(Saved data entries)
- - -

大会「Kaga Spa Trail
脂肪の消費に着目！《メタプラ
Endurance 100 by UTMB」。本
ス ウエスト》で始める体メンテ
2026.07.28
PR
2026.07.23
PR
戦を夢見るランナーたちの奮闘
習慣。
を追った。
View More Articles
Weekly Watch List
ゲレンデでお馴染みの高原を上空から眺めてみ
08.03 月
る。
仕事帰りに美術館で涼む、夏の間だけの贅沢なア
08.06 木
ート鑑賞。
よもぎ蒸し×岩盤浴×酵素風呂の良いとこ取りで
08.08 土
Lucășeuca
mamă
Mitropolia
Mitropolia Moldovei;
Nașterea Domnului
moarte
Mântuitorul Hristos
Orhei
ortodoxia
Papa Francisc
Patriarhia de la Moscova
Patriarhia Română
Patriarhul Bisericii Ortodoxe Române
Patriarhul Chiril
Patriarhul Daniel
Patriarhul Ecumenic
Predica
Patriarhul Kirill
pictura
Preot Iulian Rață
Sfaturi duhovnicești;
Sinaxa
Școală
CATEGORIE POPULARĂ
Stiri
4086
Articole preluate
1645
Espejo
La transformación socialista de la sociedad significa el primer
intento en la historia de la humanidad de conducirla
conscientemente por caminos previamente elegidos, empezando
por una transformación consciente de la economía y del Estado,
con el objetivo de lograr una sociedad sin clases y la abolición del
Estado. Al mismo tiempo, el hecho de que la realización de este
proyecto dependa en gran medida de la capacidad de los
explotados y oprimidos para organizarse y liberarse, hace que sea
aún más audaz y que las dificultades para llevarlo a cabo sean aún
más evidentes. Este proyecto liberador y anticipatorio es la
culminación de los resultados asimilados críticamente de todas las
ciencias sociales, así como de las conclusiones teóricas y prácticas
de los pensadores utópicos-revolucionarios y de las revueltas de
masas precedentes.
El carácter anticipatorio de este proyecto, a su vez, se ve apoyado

- - -

- Exercise details
Please retype the records above starting with the line that contains "Patriarhul Daniel" and stopping after the last line, changing nothing.

- Problem solution
Patriarhul Daniel
Patriarhul Ecumenic
Predica
Patriarhul Kirill
pictura
Preot Iulian Rață
Sfaturi duhovnicești;
Sinaxa
Școală
CATEGORIE POPULARĂ
Stiri
4086
Articole preluate
1645
Espejo
La transformación socialista de la sociedad significa el primer
intento en la historia de la humanidad de conducirla
conscientemente por caminos previamente elegidos, empezando
por una transformación consciente de la economía y del Estado,
con el objetivo de lograr una sociedad sin clases y la abolición del
Estado. Al mismo tiempo, el hecho de que la realización de este
proyecto dependa en gran medida de la capacidad de los
explotados y oprimidos para organizarse y liberarse, hace que sea
aún más audaz y que las dificultades para llevarlo a cabo sean aún
más evidentes. Este proyecto liberador y anticipatorio es la
culminación de los resultados asimilados críticamente de todas las
ciencias sociales, así como de las conclusiones teóricas y prácticas
de los pensadores utópicos-revolucionarios y de las revueltas de
masas precedentes.
El carácter anticipatorio de este proyecto, a su vez, se ve apoyado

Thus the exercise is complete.